Também no filme de 1993, Fester casa-se com Debbie e o evento é visto com preocupação pelo irmão. Contrariando mais uma vez o senso comum (e o mundo real), Gomez Addams critica a decoração da festa: “Você o escravizou. Posso perdoar tudo, Debbie, mas... Tons pastel?!” (A FAMÍLIA ADDAMS 2, 1993). Em outra passagem, após o casamento, Fester e Debbie começam vida nova. No entanto, a família Addams, reunida, não economiza nas críticas: “Eles passaram a lua de mel no Havaí. E se mudaram para uma casa grande e bonita, onde fazem amor frequentemente. Eu acho que... Eles têm um sedam!” (A FAMÍLIA ADDAMS 2, 1993).

Fiel a esse estratagema típico da paródia, na série, Wandinha surpreende a todos, em Nevermore, pela crueldade e frieza. Em certa ocasião, ela castiga alguns garotos, colocando piranhas na piscina e causando um verdadeiro banho de sangue. Em outras duas sequências, Wandinha: “Se me ouvir gritando de pavor, provavelmente estou me divertindo”; “Quando olho pra você, estes emojis me vêm à mente: corda, pá, buraco” (WANDINHA, 2022). Finalmente, vale ressaltar o gosto da personagem pelas plantas carnívoras e a extrema calma, mesmo em situações de perigo.

LISTA DE DADOS
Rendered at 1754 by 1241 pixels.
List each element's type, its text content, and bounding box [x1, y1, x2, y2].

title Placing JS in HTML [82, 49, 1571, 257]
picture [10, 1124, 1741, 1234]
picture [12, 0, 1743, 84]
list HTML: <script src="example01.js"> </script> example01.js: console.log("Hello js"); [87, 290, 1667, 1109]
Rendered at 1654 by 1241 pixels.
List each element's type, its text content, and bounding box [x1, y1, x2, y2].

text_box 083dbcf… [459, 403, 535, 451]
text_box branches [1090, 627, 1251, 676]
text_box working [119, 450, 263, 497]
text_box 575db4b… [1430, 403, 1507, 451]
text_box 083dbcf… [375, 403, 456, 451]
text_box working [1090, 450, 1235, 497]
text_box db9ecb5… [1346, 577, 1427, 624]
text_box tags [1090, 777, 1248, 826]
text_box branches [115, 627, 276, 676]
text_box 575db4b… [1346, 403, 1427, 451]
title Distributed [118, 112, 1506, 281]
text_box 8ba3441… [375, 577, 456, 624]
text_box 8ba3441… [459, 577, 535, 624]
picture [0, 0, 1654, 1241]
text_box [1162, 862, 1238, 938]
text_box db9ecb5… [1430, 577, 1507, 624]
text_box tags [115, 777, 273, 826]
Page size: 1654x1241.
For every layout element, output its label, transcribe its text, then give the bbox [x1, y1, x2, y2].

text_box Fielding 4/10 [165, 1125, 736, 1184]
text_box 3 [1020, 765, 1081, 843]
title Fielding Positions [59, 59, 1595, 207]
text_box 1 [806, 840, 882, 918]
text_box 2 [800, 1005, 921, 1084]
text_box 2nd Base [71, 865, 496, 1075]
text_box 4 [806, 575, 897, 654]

TAREFAS
1 – No trecho sobre a Família Addams, onde Fester e Debbie passaram a lua de mel?
2 – Dê continuidade ao trecho sobre a Família Addams, começando logo depois da última frase.

RESPOSTAS DO EXERCÍCIO
1 – No Havaí.

2 –
Conforme Linda Hutcheon: “A paródia é [...] um gênero sofisticado nas exigências que faz aos seus praticantes e intérpretes” (HUTCHEON, 1985, p. 50). Por isso, tanto A família Addams 2 quanto Wandinha exigem que os espectadores aceitem as críticas às convenções sociais, para poderem apreciar o humor mordaz e inteligente dos dois enredos. Mas a paródia não é feita apenas de palavras. A série também traz imagens que falam por si, evidenciando crítica e oposição à normalidade (Figs. 2 a 4):

 

Figura 2: Enid e Wandinha assumem suas diferenças e dividem o quarto em territórios distintos. Imagem disponível em: <https://www.tecmundo.com.br/minha-serie/256730-wandinha-enid-juntas-elenco-serie-apoia-casal.htm>

 

Figura 3: Wandinha contraria a regra de usar roupas brancas e vai ao baile com um vestido preto. Imagem disponível em: <https://www.tecmundo.com.br/minha-serie/257317-wandinha-cena-danca-ter-sido-diferente-entenda.htm>

 

No baile, Wandinha dança Goo goo muck, da banda The Cramps. Veja a sequência completa em: https://www.youtube.com/watch?v=2mRVZ6fsFYA.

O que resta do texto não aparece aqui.